What was so interesting about The Hospital, apart from its shock appeal, was the moral landscape it painted of our society. Here was a stage, you realised, where everyone had become brutalised. The patients showed a total lack of responsibility for their actions. They swore at staff, they smirked, they were abusive, complaining, obstructive, hysterical and completely unapologetic. As for gratitude, why, it's a free service, isn't it? What's to be grateful for? There was an almost total lack of the embarrassment or thanks that former generations would have displayed.

Even when approached, sober, for their reflections they were not given to remorse. Rather they were insouciant. Danielle, a 19-year-old mother of two, who had arrived at A&E after being trapped under a taxi, her shattered legs bent up over her shoulder, was oblivious of any moral subtext. After she had spent a month in hospital she was asked if she had paid a high price for her drinking. Nah, she joked, I only spent £20 and got a free taxi.

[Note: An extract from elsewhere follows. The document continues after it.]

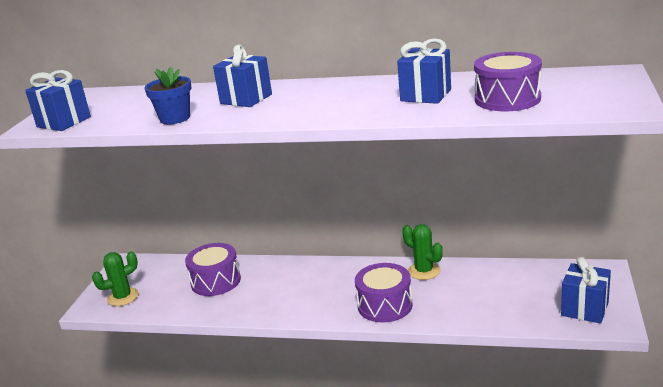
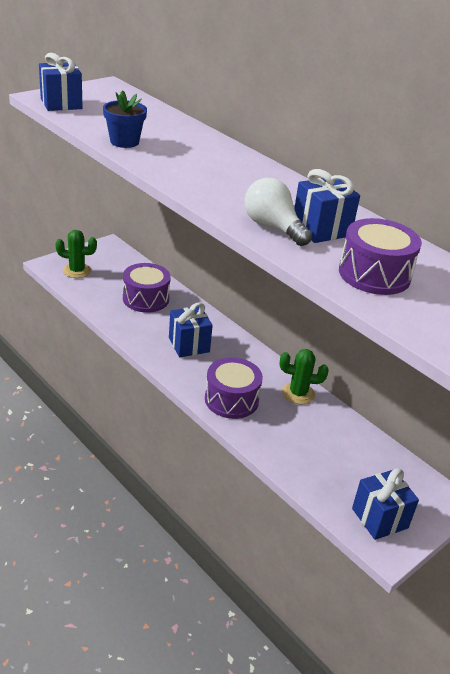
camera: 30 degrees right, 10 degrees up
blue gift [213,45,272,107] -> blue gift moved to [169,302,213,357]
green cactus [402,224,443,280] -> green cactus turned 75 degrees counterclockwise [280,349,329,404]
none -> white light bulb [245,178,312,246]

Equally you could see the impact on the battle-fatigued staff. Like military mercenaries, their moral values had either ceased to exist or they had been buttoned away for fear of revealing disgust.

I've encountered exactly the same dead eyes in big city A&E departments. Once, at one of these hospitals, notorious for dealing with relentless violence and knife crime, I attended my child who had been rushed there with a suspected neck injury. Fortunately it turned out just to be a torn muscle, but I found it an unnerving experience, and not for the obvious reason.

The doctor, a young man with empty eyes and a hard-drinking face, did not engage with us. He spoke as if we were five miles away. For all he was utterly professional and faultless, I felt as if something had died inside him. He was almost like an addict: I wondered if he was so hooked on the adrenalin of coping with stab wounds and fights that nothing less than that stirred him.

You see the same look in abbatoir workers' eyes. They shut down all feeling, all judgment. The patients, deserving or not, have become lumps of meat to them. Monica Garnsey, the maker of the documentaries, believes that what patients want most is the sense that their doctor is sympathetic. But their patience has been stretched too far.

So maybe a little moral panic would be a good thing; maybe we need more chaplains, if only to check the growth in this new amoral, compassion-neutral transaction, where the drunk and feckless not only waste billions of pounds but leave hospital as ignorant and unreformed as they went in. Maybe we need to be a bit more judgmental, for all our sakes.

In a world sometimes scarily lacking in values, chaplains have a vital symbolic role as well as a practical one. Chaplains, in my experience, do not proselytise; they simply afford patients the kind of time, care and compassion that medical staff can no longer give them. No, they cannot cure binge drinking, but they do stand for something resolutely good and wise.

The secularists have missed the point completely. They contacted 233 acute and mental health trusts, which spent £26.72 million on chaplains. This money, they say, could be used to employ 1,300 nurses or 2,645 cleaners, which is as facile as saying that we could save £3 billion plus in A&E budgets by banning booze. Terry Sanderson, the president of the society, even claimed that people in hospital should seek visits from their own vicar, priest, rabbi or imam if they needed religious support.

What an arrogant man he sounds. It is non-religious people, lost in a crisis, who need chaplains the most. Look at Jade Goody, married and blessed as she was dying. Look at the tragic, chaotic lives of some of the young people lying in A&E with no family to phone. It is the injured, the dying and the bereaved, who seek, not necessarily God, but a little kindness and succour at their time of greatest need.